(Stored data)
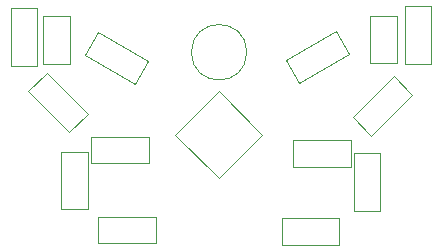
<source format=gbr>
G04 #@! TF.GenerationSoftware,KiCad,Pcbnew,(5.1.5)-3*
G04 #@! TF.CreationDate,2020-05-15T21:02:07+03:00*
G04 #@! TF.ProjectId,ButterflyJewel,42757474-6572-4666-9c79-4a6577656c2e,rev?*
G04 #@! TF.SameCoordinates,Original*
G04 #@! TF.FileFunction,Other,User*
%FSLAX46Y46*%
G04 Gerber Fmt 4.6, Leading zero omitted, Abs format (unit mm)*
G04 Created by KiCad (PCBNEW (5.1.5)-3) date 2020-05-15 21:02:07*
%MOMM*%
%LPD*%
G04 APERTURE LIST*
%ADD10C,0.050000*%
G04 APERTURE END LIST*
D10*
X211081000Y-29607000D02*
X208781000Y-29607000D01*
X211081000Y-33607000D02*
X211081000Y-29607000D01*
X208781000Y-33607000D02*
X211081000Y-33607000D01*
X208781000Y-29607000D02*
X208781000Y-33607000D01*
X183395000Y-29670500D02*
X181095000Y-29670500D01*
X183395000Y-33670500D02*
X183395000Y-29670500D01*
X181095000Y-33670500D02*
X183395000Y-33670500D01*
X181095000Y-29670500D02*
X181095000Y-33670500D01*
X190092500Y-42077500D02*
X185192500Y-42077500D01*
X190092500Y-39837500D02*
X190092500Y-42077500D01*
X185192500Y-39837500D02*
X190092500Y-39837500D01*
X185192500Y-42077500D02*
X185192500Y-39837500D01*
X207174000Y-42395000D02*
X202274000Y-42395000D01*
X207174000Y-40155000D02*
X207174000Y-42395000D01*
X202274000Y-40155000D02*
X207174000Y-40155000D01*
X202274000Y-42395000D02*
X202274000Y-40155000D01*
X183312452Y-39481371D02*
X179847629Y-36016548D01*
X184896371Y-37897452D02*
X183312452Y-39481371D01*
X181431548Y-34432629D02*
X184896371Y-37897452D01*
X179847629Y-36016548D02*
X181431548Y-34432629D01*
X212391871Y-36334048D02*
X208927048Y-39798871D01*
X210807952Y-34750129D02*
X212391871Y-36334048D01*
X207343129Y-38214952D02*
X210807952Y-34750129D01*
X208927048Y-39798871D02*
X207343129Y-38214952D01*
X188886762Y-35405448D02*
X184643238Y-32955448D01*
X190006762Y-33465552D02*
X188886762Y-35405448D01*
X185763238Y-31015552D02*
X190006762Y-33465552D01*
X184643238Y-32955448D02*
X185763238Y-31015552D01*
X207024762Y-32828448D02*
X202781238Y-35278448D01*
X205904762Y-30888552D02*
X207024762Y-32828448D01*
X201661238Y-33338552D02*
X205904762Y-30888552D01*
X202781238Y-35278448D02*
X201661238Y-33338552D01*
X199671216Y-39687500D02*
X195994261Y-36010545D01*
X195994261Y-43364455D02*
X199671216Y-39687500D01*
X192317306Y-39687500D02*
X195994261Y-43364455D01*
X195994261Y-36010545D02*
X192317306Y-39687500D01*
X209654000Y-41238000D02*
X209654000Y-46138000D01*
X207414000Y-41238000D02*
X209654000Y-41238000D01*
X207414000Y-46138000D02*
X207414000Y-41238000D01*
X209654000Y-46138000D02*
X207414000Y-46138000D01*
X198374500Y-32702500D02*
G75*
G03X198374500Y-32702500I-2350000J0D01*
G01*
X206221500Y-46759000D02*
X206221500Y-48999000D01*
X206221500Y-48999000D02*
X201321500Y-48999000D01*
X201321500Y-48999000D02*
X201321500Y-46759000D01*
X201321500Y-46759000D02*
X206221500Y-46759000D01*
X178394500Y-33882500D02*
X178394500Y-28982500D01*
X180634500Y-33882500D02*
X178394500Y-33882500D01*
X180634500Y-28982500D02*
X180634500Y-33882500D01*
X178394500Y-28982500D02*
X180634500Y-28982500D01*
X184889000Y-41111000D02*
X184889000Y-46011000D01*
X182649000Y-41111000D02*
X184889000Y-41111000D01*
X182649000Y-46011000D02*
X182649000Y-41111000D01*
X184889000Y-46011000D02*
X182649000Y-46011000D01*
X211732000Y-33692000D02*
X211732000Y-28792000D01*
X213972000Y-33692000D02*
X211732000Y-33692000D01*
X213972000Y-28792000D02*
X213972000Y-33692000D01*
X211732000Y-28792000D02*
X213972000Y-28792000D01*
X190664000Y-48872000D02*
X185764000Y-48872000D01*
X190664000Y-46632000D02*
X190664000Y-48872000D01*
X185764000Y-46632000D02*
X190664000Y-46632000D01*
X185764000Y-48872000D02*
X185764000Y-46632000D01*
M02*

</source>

- _INSTRUCTIONS TO FOLLOW_: Return exactly the lines above from the line that has "X202274000Y-40155000D02*" through the line that has "X201321500Y-46759000D02*", inclusive, and nothing else.

- _REPLY TO THE TASK_:
X202274000Y-40155000D02*
X207174000Y-40155000D01*
X202274000Y-42395000D02*
X202274000Y-40155000D01*
X183312452Y-39481371D02*
X179847629Y-36016548D01*
X184896371Y-37897452D02*
X183312452Y-39481371D01*
X181431548Y-34432629D02*
X184896371Y-37897452D01*
X179847629Y-36016548D02*
X181431548Y-34432629D01*
X212391871Y-36334048D02*
X208927048Y-39798871D01*
X210807952Y-34750129D02*
X212391871Y-36334048D01*
X207343129Y-38214952D02*
X210807952Y-34750129D01*
X208927048Y-39798871D02*
X207343129Y-38214952D01*
X188886762Y-35405448D02*
X184643238Y-32955448D01*
X190006762Y-33465552D02*
X188886762Y-35405448D01*
X185763238Y-31015552D02*
X190006762Y-33465552D01*
X184643238Y-32955448D02*
X185763238Y-31015552D01*
X207024762Y-32828448D02*
X202781238Y-35278448D01*
X205904762Y-30888552D02*
X207024762Y-32828448D01*
X201661238Y-33338552D02*
X205904762Y-30888552D01*
X202781238Y-35278448D02*
X201661238Y-33338552D01*
X199671216Y-39687500D02*
X195994261Y-36010545D01*
X195994261Y-43364455D02*
X199671216Y-39687500D01*
X192317306Y-39687500D02*
X195994261Y-43364455D01*
X195994261Y-36010545D02*
X192317306Y-39687500D01*
X209654000Y-41238000D02*
X209654000Y-46138000D01*
X207414000Y-41238000D02*
X209654000Y-41238000D01*
X207414000Y-46138000D02*
X207414000Y-41238000D01*
X209654000Y-46138000D02*
X207414000Y-46138000D01*
X198374500Y-32702500D02*
G75*
G03X198374500Y-32702500I-2350000J0D01*
G01*
X206221500Y-46759000D02*
X206221500Y-48999000D01*
X206221500Y-48999000D02*
X201321500Y-48999000D01*
X201321500Y-48999000D02*
X201321500Y-46759000D01*
X201321500Y-46759000D02*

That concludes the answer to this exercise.